One can take the idea further, however: why not, when appropriate, simply tell the hardware to copy the data between devices directly and leave the kernel (and the processor) out of it altogether? According to Linus, that's one of those great ideas that turns out not to be so great in practice. His short response to the idea was:

device-to-device copies sound like the ultimate thing.

They suck. They add a lot of complexity and do not work in general. And, if your "normal" usage pattern really is to just move the data without even looking at it, then you have to ask yourself whether you're doing something worthwhile in the first place.

Further into the discussion, Linus came up with other reasons to avoid direct device-to-device (D2D?) copies. One is that there is very little use for the capability in the end. One can talk, for example, of streaming video directly to disk - but how often will a user be recording video without wanting to look at it too? Another is that very little hardware supports that mode of operation. Linus sees a trend toward connecting hardware with direct, point-to-point links that are not amenable to direct operations between devices. Quoth Linus: "Just wait. My crystal ball is infallible."

TCP_CORK or MSG_MORE? Another branch of the same discussion has to do with getting optimal performance from network transfers. Imagine a web server using the sendfile() interface described above. In response to a request for a page, the server will first write out a short set of HTTP headers, then use sendfile() to actually transfer the page data. By the time the sendfile() call is actually made, however, the headers will have gone out on the net as a very short packet. The result is poor performance on both the sending and receiving side.

Linux has handled this issue with a TCP option called TCP_CORK. If an application sets that option on a socket, the kernel will not send out short packets. Instead, it will wait until enough data has shown up to fill a maximum-size packet, then send it. When TCP_CORK is turned off, any remaining data will go out on the wire.

TCP_CORK does the job reasonably well. Recently, however, a contingent led by Ingo Molnar has been pushing for a new interface which uses a flag called MSG_MORE. Rather than applying to the socket in general, MSG_MORE is attached to a one or more write operations on that socket. It says "there will be more data coming," and the kernel knows to buffer data to get bigger packets. The advantages of this approach are said to be (1) it requires no persistent state on the socket, thus helping, among other things, to avoid programming errors; and (2) it avoids the system call overhead of toggling the TCP_CORK flag. Ingo used MSG_MORE in the implementation of the TUX kernel web server, and is happy with the results.

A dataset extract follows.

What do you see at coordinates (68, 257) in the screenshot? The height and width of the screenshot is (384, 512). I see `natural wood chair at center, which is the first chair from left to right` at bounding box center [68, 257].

Linus, however, is not convinced. MSG_MORE requires a flag to be set on every transfer, only works on sockets, and requires that the code that is doing the writing be aware of the flag. TCP_CORK, instead, works with programs using the standard I/O package, and it can be set on sockets that are passed to other applications, such as CGI scripts, that are completely unaware of its presence. The TCP_CORK flag preserves a lot more of the standard Unix stream semantics.

Conclusion: don't expect to see MSG_MORE show up in user space anytime soon.

Fixing the 2.4.0 USB breakage. When 2.4.0 came out, it included a last-minute change to the usb_device_id structure, which is used to find driver modules for specific USB devices. Unfortunately, the form of this change was such that it broke the USB autoloading mechanism entirely. Since then, the USB maintainers, along with modutils maintainer Keith Owens, have been trying to figure out a way to make things work again.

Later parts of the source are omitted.